Апокриф Аглаи (Сосновский) - страница 9

Я промолчал, пропуская его в дверь. Он взглянул на зонтик, который я все время держал за спиной.

– Чего это ты его раскрыл? Тут над тобой каплет, что ли?

– Да заело, чтоб его…

«Черт возьми, – подумал я, – он из меня дурака делает. Потому что мне понравилась его музычка». Я снова почувствовал, как подкатывают слезы. Но его поведение так меня взбесило, что слезы как подкатили, так и откатили. Громко топая, я двинул к лестнице. Он шел за мной. Внизу он, надо же, подождал у выхода, пока я повешу ключ, и распахнул передо мной дверь.

– Зря злишься, кузен, – дохнул он мне в ухо, и я почувствовал запах водки. – Ведь это ты мне помешал.

Я уже было собрался пойти вправо (не знаю почему, но я был убежден, что ему в противоположную сторону), но эта фраза меня удержала. Я решил отыграться, и немедленно. На чем угодно.

– А почему Пуэлла сказала, что ты трудный человек? – бросил я. («Ну ты даешь, директрисой пугаешь!»)

Он не понял.

– Кто?

– Наша директор. («О Господи, что я несу. Как я такое говорю. О Господи», – я уже понимал, что это не самое лучшее, что можно было придумать. Да я с самого начала это знал.)

– Она так сказала? – В своем осеннем пальто рядом с ним, стоящим в куртке до бедер под струями дождя, я выглядел как его старший брат. А меж тем это он поучал меня, как сопляка какого-то (так мне подумалось). – Ну жаба.

Не слишком ласковое определение.

– Внешне она довольно мила, – пробормотал я.

– Да. – Он с минуту еще постоял, а потом внезапно пошел в мою сторону. – Пока.

А я как дурак зашлепал в противоположную.

4

Кожа у меня тогда была нежная, как у новорожденного, и обидеть меня в ту пору, ранить, довести чуть ли не до слез было проще простого. В школе же меня спасало чувство, что тут я не являюсь собой, – когда я входил в класс и с интонацией легкого нетерпения бросал «Садитесь», у меня было физическое ощущение, что изболевшееся «я» осталось где-то там, как пальто, как отмокшая бумажка с переводной картинки.
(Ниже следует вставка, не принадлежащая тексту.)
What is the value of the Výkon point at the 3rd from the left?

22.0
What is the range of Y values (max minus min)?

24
Я чувствовал, как тело у меня твердеет; стальная челюсть клацает в ритме произносимых слов, я превращался в статую Командора. Но Клещевский без труда – хоть и невольно – содрал с меня все эти воображаемые панцири и обнажил студенистое тело обманутого мужчинки. Несколько дней я, вспоминая нашу встречу, ненавидел его до металлического привкуса во рту. Правда, я старался о нем не думать, инстинктивно вытеснял его из памяти. Будь добр к себе, – это был мой лозунг. – Будь добр к себе и не помни, если это не доставляет тебе удовольствия.
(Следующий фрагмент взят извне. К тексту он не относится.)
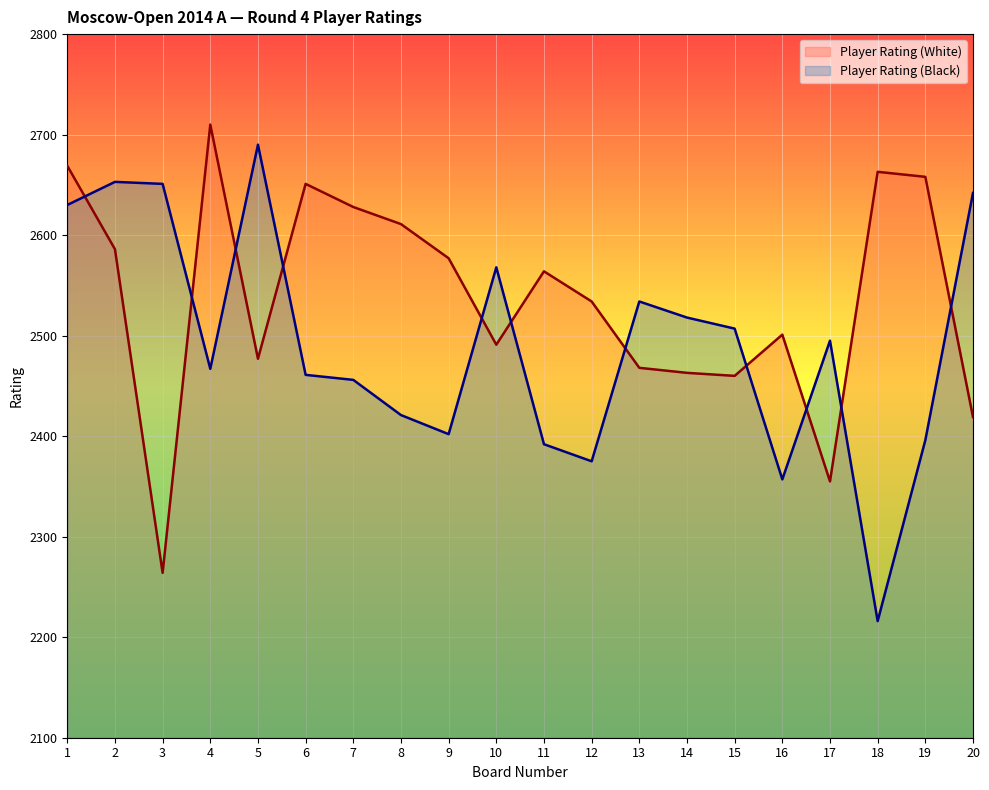

What is the maximum value shown in the chart?

2710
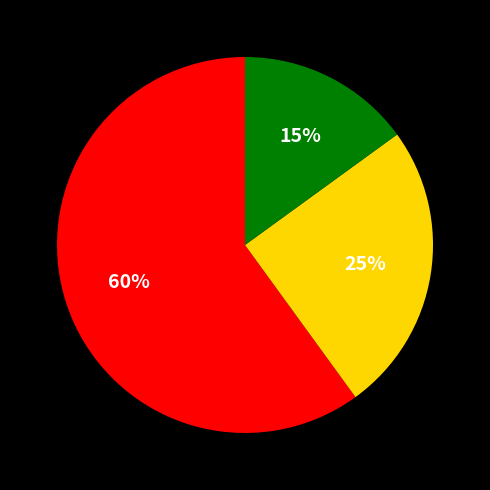

Is there a majority slice in this chart?

Yes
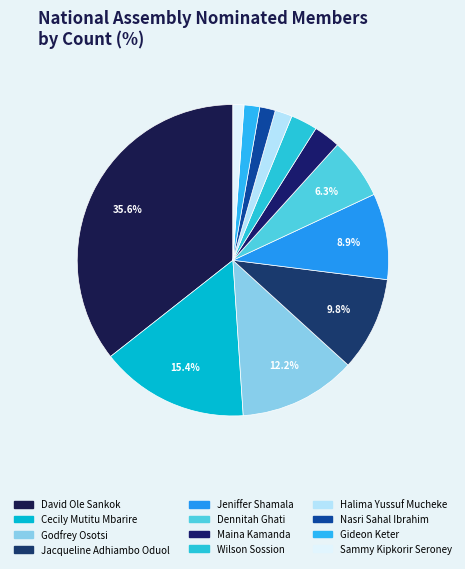

Does David Ole Sankok represent more than half of the total?

No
Опасаюсь, что удовольствие мне доставляло нечто совсем другое, потому что как иначе объяснить то обстоятельство, что тотчас же – так мне казалось – все вокруг стали дурно говорить о Клещевском? Ученики иронически бросали, что на уроки он приходит под мухой либо с похмела; ученицы шептались между собой (фамилию Клещевского они произносили с гневным шипением), что он обзывает их пластиковыми куклами, на уроках заставляет выступать соло, а потом передразнивает, изображая, как они фальшивят. В учительской англичанка Иола горестно вздыхала, говоря, что даже абсолютно немузыкальному ученику нельзя ставить по пению одиннадцать колов и ни одной положительной оценки, особенно если по остальным предметам он очень неплохо успевает. Историк, узнав, что вопрос о снятии учеников с последних уроков ему придется улаживать с Клещевским, махнул рукой и перенес экскурсию на другой день. «Этот ни за что не уступит», – буркнул он, поймав мой вопрошающий взгляд. Второй класс, с которым я быстрей всего подружился, поставил меня в тупик вопросом, считаю ли я возможным для учителя обзывать учеников трупами.